PROMPT:
The data beneath this task has to be reprinted character for character.

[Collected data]
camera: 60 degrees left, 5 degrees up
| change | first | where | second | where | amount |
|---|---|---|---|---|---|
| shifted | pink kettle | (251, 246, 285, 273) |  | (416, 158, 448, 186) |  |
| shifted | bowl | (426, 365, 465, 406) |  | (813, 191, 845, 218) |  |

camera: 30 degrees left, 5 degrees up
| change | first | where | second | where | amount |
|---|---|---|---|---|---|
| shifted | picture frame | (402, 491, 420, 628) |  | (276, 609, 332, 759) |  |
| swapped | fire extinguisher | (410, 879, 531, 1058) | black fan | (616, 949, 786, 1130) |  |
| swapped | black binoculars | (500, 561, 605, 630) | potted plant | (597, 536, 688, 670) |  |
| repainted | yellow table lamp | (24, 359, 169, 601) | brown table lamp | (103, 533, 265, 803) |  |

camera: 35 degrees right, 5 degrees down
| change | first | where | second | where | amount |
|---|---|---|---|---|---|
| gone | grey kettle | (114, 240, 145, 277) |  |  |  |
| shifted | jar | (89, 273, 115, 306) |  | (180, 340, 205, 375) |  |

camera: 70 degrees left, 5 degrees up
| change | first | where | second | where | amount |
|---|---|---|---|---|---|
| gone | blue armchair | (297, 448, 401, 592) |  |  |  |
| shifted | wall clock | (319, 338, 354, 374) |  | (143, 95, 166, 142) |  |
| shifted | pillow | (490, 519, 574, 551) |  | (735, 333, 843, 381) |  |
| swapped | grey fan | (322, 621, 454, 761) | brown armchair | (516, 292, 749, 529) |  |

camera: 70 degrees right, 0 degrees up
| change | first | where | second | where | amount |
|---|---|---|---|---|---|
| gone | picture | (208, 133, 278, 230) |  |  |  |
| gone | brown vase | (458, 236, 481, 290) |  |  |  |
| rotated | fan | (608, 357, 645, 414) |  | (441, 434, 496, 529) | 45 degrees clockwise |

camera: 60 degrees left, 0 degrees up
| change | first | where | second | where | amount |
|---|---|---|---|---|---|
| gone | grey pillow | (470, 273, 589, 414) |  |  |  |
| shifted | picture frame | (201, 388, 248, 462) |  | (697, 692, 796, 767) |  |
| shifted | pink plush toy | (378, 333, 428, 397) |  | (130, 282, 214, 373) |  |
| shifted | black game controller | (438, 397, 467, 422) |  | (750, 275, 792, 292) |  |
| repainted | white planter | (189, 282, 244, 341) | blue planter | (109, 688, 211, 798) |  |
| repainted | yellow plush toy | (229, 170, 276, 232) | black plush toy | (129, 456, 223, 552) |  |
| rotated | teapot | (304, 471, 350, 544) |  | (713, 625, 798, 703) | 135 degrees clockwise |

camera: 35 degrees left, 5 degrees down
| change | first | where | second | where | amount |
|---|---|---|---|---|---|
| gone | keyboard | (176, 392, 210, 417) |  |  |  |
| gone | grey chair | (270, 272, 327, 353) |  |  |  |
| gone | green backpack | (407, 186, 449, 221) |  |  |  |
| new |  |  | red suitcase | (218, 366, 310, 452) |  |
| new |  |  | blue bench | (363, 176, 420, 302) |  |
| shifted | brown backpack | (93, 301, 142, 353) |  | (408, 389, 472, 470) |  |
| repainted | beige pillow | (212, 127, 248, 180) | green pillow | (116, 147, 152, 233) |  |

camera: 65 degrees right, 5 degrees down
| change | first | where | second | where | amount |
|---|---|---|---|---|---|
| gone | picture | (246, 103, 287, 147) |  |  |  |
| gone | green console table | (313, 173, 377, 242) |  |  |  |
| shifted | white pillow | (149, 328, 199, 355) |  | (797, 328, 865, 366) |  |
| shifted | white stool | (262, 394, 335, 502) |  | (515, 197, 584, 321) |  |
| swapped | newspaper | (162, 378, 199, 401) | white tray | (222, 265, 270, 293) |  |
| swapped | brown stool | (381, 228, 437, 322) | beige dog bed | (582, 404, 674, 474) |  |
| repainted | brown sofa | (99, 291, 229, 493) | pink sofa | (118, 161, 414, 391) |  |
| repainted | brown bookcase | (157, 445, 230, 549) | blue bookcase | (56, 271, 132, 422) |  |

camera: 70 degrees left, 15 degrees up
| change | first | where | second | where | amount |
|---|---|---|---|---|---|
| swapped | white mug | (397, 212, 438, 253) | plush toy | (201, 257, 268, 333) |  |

THE COMPLETED TASK:
camera: 60 degrees left, 5 degrees up
| change | first | where | second | where | amount |
|---|---|---|---|---|---|
| shifted | pink kettle | (251, 246, 285, 273) |  | (416, 158, 448, 186) |  |
| shifted | bowl | (426, 365, 465, 406) |  | (813, 191, 845, 218) |  |

camera: 30 degrees left, 5 degrees up
| change | first | where | second | where | amount |
|---|---|---|---|---|---|
| shifted | picture frame | (402, 491, 420, 628) |  | (276, 609, 332, 759) |  |
| swapped | fire extinguisher | (410, 879, 531, 1058) | black fan | (616, 949, 786, 1130) |  |
| swapped | black binoculars | (500, 561, 605, 630) | potted plant | (597, 536, 688, 670) |  |
| repainted | yellow table lamp | (24, 359, 169, 601) | brown table lamp | (103, 533, 265, 803) |  |

camera: 35 degrees right, 5 degrees down
| change | first | where | second | where | amount |
|---|---|---|---|---|---|
| gone | grey kettle | (114, 240, 145, 277) |  |  |  |
| shifted | jar | (89, 273, 115, 306) |  | (180, 340, 205, 375) |  |

camera: 70 degrees left, 5 degrees up
| change | first | where | second | where | amount |
|---|---|---|---|---|---|
| gone | blue armchair | (297, 448, 401, 592) |  |  |  |
| shifted | wall clock | (319, 338, 354, 374) |  | (143, 95, 166, 142) |  |
| shifted | pillow | (490, 519, 574, 551) |  | (735, 333, 843, 381) |  |
| swapped | grey fan | (322, 621, 454, 761) | brown armchair | (516, 292, 749, 529) |  |

camera: 70 degrees right, 0 degrees up
| change | first | where | second | where | amount |
|---|---|---|---|---|---|
| gone | picture | (208, 133, 278, 230) |  |  |  |
| gone | brown vase | (458, 236, 481, 290) |  |  |  |
| rotated | fan | (608, 357, 645, 414) |  | (441, 434, 496, 529) | 45 degrees clockwise |

camera: 60 degrees left, 0 degrees up
| change | first | where | second | where | amount |
|---|---|---|---|---|---|
| gone | grey pillow | (470, 273, 589, 414) |  |  |  |
| shifted | picture frame | (201, 388, 248, 462) |  | (697, 692, 796, 767) |  |
| shifted | pink plush toy | (378, 333, 428, 397) |  | (130, 282, 214, 373) |  |
| shifted | black game controller | (438, 397, 467, 422) |  | (750, 275, 792, 292) |  |
| repainted | white planter | (189, 282, 244, 341) | blue planter | (109, 688, 211, 798) |  |
| repainted | yellow plush toy | (229, 170, 276, 232) | black plush toy | (129, 456, 223, 552) |  |
| rotated | teapot | (304, 471, 350, 544) |  | (713, 625, 798, 703) | 135 degrees clockwise |

camera: 35 degrees left, 5 degrees down
| change | first | where | second | where | amount |
|---|---|---|---|---|---|
| gone | keyboard | (176, 392, 210, 417) |  |  |  |
| gone | grey chair | (270, 272, 327, 353) |  |  |  |
| gone | green backpack | (407, 186, 449, 221) |  |  |  |
| new |  |  | red suitcase | (218, 366, 310, 452) |  |
| new |  |  | blue bench | (363, 176, 420, 302) |  |
| shifted | brown backpack | (93, 301, 142, 353) |  | (408, 389, 472, 470) |  |
| repainted | beige pillow | (212, 127, 248, 180) | green pillow | (116, 147, 152, 233) |  |

camera: 65 degrees right, 5 degrees down
| change | first | where | second | where | amount |
|---|---|---|---|---|---|
| gone | picture | (246, 103, 287, 147) |  |  |  |
| gone | green console table | (313, 173, 377, 242) |  |  |  |
| shifted | white pillow | (149, 328, 199, 355) |  | (797, 328, 865, 366) |  |
| shifted | white stool | (262, 394, 335, 502) |  | (515, 197, 584, 321) |  |
| swapped | newspaper | (162, 378, 199, 401) | white tray | (222, 265, 270, 293) |  |
| swapped | brown stool | (381, 228, 437, 322) | beige dog bed | (582, 404, 674, 474) |  |
| repainted | brown sofa | (99, 291, 229, 493) | pink sofa | (118, 161, 414, 391) |  |
| repainted | brown bookcase | (157, 445, 230, 549) | blue bookcase | (56, 271, 132, 422) |  |

camera: 70 degrees left, 15 degrees up
| change | first | where | second | where | amount |
|---|---|---|---|---|---|
| swapped | white mug | (397, 212, 438, 253) | plush toy | (201, 257, 268, 333) |  |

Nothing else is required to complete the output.